__Problem description__
From the first line to the last, copy the data below word for word.

.....

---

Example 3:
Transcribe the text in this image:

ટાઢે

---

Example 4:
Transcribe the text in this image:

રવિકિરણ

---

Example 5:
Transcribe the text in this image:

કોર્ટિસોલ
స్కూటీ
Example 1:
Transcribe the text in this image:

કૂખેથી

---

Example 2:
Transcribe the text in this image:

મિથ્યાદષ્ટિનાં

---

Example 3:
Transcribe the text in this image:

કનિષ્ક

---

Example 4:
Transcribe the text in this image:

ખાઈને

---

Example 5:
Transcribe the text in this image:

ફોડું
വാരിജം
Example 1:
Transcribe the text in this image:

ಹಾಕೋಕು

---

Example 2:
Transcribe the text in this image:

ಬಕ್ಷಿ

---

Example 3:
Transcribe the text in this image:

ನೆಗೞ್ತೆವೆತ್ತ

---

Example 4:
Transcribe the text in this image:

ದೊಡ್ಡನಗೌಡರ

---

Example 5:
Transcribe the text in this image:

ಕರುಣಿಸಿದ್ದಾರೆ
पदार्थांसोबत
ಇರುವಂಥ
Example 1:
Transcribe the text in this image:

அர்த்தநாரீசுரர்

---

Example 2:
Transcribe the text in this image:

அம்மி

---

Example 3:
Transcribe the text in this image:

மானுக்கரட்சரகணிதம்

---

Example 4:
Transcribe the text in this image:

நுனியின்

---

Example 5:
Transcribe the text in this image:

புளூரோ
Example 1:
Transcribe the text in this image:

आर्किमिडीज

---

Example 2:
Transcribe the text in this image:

.....

__Answer box__
---

Example 3:
Transcribe the text in this image:

ટાઢે

---

Example 4:
Transcribe the text in this image:

રવિકિરણ

---

Example 5:
Transcribe the text in this image:

કોર્ટિસોલ
స్కూటీ
Example 1:
Transcribe the text in this image:

કૂખેથી

---

Example 2:
Transcribe the text in this image:

મિથ્યાદષ્ટિનાં

---

Example 3:
Transcribe the text in this image:

કનિષ્ક

---

Example 4:
Transcribe the text in this image:

ખાઈને

---

Example 5:
Transcribe the text in this image:

ફોડું
വാരിജം
Example 1:
Transcribe the text in this image:

ಹಾಕೋಕು

---

Example 2:
Transcribe the text in this image:

ಬಕ್ಷಿ

---

Example 3:
Transcribe the text in this image:

ನೆಗೞ್ತೆವೆತ್ತ

---

Example 4:
Transcribe the text in this image:

ದೊಡ್ಡನಗೌಡರ

---

Example 5:
Transcribe the text in this image:

ಕರುಣಿಸಿದ್ದಾರೆ
पदार्थांसोबत
ಇರುವಂಥ
Example 1:
Transcribe the text in this image:

அர்த்தநாரீசுரர்

---

Example 2:
Transcribe the text in this image:

அம்மி

---

Example 3:
Transcribe the text in this image:

மானுக்கரட்சரகணிதம்

---

Example 4:
Transcribe the text in this image:

நுனியின்

---

Example 5:
Transcribe the text in this image:

புளூரோ
Example 1:
Transcribe the text in this image:

आर्किमिडीज

---

Example 2:
Transcribe the text in this image:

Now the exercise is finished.